> To do: Repeat every record word for word and omit the images.

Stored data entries
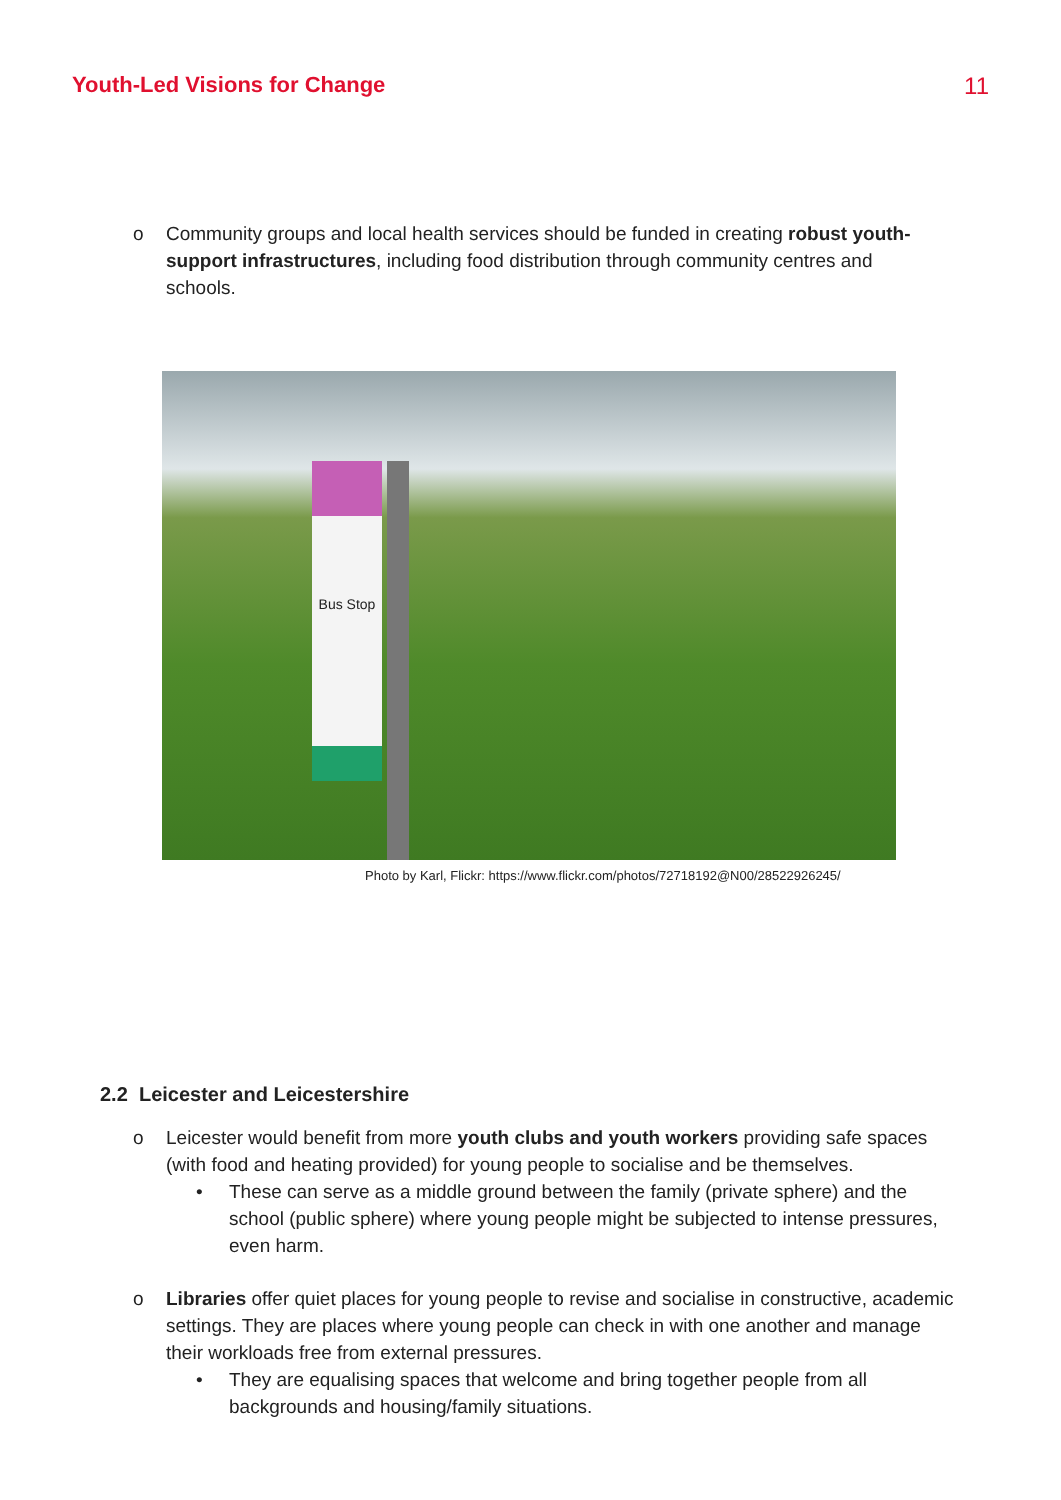Youth-Led Visions for Change 11
o Community groups and local health services should be funded in creating robust youth-support infrastructures, including food distribution through community centres and schools.
Bus Stop
Photo by Karl, Flickr: https://www.flickr.com/photos/72718192@N00/28522926245/
2.2 Leicester and Leicestershire
o Leicester would benefit from more youth clubs and youth workers providing safe spaces (with food and heating provided) for young people to socialise and be themselves.
• These can serve as a middle ground between the family (private sphere) and the school (public sphere) where young people might be subjected to intense pressures, even harm.
o Libraries offer quiet places for young people to revise and socialise in constructive, academic settings. They are places where young people can check in with one another and manage their workloads free from external pressures.
• They are equalising spaces that welcome and bring together people from all backgrounds and housing/family situations.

> Output for this exercise:
Youth-Led Visions for Change 11
o Community groups and local health services should be funded in creating robust youth-support infrastructures, including food distribution through community centres and schools.
Bus Stop
Photo by Karl, Flickr: https://www.flickr.com/photos/72718192@N00/28522926245/
2.2 Leicester and Leicestershire
o Leicester would benefit from more youth clubs and youth workers providing safe spaces (with food and heating provided) for young people to socialise and be themselves.
• These can serve as a middle ground between the family (private sphere) and the school (public sphere) where young people might be subjected to intense pressures, even harm.
o Libraries offer quiet places for young people to revise and socialise in constructive, academic settings. They are places where young people can check in with one another and manage their workloads free from external pressures.
• They are equalising spaces that welcome and bring together people from all backgrounds and housing/family situations.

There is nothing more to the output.